-- Written problem 1 --
Answer these questions using the excerpt on the garden, the grave digger and Bodmin Moor:
(a) In what year did the grave digger find the Saxon brooches?
(b) Around what year did miners excavate Rillaton Barrow?
(c) How far does the barrow stand from the Cheesewring Tor?

-- Selected extract --
▼

Actually the sun came out yesterday afternoon, so I decided to start emptying the compost, we have a mole in the garden and the large flower bed has suddenly started to look very 'dug', little holes appearing in it.  There are moles everywhere on the green, in the fields, and I am hoping they don't eat all the expensive bulbs I have planted.  The thought of the coming gardening year always excites me, starting plants, should I get a greenhouse, or will plugs of tomato plants do?  My mind always dances around flowers and the buzz of bees, now sadly in danger.  Will we in the end have little oasis's of gardens in which the protected honey and bumble bee survive?
Finished my last Phil Rickman's book yesterday late afternoon, sat in my armchair opposite the church window and a frisson of fear went down my spine as I looked at the church and thought of the 'undead', a subject that Rickman had been writing about.  Thoughts of the last burial there, an extra large coffin apparently so the grave digger said.


Which reminds me of another grave digger I read about the other day.  He had found several beautiful Saxon brooches in 1977 but had not thought much of them, and so had put them in his lunch box with his address and name on them and they lay undiscovered in the vestry chest until 1980 when the new vicar realised what they were.  The story ends happily with the grave digger being paid a handsome sum of money for the treasure trove he had unearthed.


Tuesday, January 24, 2017

Granite Tors




My mind has been reminding me of our Cornwall visits, think it is all about nostalgia, but the other day I stumbled across the drawing below of Rillaton Barrow on Bodmin Moor.  Sadly I did not capture the name of the person who had drawn it, but you can see that this large barrow was found and excavated by miners, around 1835.  A dagger and the famous gold Rillaton cup lie on the slab, there were other finds but now lost in time, probably faience beads and some bone or ivory fragments.  The barrow was very large, pockmarked by other diggings, stone robbing.  This area is of course famous for the copper mined in the 19th century, and on top of the barrow there was a small pool of water in a hollow.
Bodmin Moor is a geographical surface of mine workings, water ways and quarries.  This barrow stands but five hundred metres from the famous Cheesewring Tor,   the Cheesewring stones piled haphazardly on top of each other a reminder of glacial happenings from the past.  If you climb this tor, half quarried now you come on the Stowe Pound settlement at the top (Early Bronze Age or Neolithic the settlement has not been excavated), something I haven't explored.  What drew to me this area was the three stone circles called 'The Hurlers' looking towards the Cheesewring Tor, I found the circles rather magical, and peaceful, set amongst the gorse bushes and stones, ponies and cows wandered around in this semi-wild place.

▲

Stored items

▼

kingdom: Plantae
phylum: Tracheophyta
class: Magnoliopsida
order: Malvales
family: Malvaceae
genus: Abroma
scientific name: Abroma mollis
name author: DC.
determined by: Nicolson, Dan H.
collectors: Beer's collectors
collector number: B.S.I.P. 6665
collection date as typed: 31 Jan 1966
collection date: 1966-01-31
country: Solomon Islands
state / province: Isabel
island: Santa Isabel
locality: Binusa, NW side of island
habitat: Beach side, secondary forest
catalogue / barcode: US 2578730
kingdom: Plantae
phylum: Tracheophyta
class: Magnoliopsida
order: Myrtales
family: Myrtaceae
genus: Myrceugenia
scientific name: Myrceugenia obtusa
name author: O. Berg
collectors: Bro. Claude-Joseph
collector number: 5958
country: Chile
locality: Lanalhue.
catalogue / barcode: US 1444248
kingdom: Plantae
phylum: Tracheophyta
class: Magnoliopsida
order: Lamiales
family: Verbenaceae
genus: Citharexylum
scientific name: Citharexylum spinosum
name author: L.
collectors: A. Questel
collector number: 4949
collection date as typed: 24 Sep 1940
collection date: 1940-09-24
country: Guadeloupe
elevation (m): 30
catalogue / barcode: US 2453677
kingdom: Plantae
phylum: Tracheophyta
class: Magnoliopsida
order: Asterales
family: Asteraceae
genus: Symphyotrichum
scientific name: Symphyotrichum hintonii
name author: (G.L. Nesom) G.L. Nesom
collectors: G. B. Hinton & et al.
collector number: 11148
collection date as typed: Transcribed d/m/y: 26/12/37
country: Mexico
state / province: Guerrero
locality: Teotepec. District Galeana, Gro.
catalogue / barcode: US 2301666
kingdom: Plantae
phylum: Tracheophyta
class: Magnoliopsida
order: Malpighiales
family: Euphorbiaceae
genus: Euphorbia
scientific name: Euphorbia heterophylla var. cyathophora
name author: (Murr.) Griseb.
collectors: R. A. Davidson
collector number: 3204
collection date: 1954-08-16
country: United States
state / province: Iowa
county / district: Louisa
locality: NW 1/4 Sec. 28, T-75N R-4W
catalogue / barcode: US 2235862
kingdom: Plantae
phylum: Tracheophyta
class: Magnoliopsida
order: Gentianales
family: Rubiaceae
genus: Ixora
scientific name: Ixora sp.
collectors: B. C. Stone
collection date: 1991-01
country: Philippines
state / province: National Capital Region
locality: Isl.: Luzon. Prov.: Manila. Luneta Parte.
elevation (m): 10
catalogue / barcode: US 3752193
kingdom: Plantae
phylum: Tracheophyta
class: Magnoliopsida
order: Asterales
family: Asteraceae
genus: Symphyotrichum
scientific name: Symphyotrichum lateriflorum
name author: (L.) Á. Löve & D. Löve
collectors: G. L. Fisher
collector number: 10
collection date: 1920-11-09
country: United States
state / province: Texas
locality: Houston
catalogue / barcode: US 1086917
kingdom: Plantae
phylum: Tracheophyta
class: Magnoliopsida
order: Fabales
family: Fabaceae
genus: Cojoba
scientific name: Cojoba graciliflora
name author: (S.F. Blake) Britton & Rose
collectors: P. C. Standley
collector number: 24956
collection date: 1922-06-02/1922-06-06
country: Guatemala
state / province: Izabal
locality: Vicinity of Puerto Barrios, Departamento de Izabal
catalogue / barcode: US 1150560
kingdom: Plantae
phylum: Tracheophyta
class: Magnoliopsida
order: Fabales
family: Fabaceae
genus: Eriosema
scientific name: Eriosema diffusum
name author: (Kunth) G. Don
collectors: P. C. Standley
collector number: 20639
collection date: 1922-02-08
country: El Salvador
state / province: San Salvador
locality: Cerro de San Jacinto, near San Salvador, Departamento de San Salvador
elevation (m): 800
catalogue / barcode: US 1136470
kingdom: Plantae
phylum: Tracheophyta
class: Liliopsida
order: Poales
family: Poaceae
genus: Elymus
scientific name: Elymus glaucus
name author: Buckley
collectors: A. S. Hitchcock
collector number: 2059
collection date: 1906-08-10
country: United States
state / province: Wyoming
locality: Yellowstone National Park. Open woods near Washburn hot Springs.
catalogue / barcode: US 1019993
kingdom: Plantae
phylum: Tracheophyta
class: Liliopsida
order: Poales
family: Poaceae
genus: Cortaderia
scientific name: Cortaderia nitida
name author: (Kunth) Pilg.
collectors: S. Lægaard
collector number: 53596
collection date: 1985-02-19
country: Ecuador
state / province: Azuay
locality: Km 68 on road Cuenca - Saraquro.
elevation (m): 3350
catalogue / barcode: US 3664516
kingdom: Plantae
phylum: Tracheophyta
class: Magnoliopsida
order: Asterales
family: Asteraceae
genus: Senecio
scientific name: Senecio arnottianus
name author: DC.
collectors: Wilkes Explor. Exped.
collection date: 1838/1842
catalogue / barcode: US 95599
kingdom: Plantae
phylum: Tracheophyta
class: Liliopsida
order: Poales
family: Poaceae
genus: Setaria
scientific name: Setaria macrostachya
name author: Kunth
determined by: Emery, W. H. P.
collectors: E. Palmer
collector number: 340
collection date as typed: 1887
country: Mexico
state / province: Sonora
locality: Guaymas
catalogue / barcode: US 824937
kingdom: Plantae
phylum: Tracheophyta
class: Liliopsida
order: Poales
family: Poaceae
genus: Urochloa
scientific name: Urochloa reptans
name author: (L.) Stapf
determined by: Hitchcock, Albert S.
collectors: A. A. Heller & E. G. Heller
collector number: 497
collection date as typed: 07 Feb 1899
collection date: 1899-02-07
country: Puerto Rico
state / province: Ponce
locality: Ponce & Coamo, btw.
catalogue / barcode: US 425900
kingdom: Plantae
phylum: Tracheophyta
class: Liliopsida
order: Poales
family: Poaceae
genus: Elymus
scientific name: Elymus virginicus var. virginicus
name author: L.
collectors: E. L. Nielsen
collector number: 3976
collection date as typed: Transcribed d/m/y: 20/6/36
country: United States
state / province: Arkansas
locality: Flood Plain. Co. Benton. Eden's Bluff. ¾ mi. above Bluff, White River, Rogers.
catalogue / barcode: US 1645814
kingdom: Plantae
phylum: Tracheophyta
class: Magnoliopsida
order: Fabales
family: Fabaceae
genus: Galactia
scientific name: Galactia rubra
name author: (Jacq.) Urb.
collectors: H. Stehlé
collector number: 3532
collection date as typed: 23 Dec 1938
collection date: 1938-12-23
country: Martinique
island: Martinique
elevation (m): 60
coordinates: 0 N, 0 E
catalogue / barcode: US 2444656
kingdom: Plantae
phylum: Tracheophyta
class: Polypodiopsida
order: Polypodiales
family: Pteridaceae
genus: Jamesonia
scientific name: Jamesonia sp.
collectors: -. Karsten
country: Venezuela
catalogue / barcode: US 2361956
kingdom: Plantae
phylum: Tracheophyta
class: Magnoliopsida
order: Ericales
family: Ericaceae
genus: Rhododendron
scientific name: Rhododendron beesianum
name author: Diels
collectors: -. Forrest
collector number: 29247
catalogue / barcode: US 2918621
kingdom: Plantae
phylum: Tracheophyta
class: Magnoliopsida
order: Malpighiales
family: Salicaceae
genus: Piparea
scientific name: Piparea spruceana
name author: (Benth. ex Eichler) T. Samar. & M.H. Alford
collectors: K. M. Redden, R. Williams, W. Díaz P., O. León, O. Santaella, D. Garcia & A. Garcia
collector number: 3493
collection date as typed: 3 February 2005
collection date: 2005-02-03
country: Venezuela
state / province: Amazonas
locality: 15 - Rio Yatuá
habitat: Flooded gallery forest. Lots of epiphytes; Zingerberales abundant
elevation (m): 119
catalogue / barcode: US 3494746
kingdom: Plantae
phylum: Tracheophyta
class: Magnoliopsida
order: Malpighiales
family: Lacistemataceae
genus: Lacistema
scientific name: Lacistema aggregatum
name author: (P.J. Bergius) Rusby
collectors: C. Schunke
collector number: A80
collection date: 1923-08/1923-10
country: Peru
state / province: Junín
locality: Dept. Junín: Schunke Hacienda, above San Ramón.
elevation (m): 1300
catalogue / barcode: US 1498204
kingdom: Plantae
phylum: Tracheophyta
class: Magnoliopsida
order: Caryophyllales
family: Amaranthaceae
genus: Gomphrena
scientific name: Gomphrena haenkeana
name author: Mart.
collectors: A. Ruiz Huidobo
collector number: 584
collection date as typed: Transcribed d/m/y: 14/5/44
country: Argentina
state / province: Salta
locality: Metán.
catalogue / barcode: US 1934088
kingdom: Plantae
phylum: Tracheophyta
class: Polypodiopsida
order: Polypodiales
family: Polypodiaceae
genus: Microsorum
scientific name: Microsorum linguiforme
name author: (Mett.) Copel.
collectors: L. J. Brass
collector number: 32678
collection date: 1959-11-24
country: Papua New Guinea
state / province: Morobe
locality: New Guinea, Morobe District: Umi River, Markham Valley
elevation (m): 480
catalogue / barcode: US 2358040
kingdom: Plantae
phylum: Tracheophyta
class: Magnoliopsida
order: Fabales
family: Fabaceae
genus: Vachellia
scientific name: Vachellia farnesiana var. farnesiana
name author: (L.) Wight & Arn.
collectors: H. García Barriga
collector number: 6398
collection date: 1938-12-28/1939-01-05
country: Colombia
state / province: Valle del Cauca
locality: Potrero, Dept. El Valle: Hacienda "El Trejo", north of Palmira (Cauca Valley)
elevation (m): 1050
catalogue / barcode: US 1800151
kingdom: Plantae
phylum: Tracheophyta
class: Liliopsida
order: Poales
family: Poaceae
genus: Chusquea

▲

-- Written problem 2 --
Reproduce the catalog records verbatim, starting at the line that contains "collectors: R. A. Davidson" and ending at the line that contains "country: Philippines", with both of those lines included.

-- Right answer 1 --
(a) 1977
(b) Around 1835
(c) Five hundred meters

-- Right answer 2 --
collectors: R. A. Davidson
collector number: 3204
collection date: 1954-08-16
country: United States
state / province: Iowa
county / district: Louisa
locality: NW 1/4 Sec. 28, T-75N R-4W
catalogue / barcode: US 2235862
kingdom: Plantae
phylum: Tracheophyta
class: Magnoliopsida
order: Gentianales
family: Rubiaceae
genus: Ixora
scientific name: Ixora sp.
collectors: B. C. Stone
collection date: 1991-01
country: Philippines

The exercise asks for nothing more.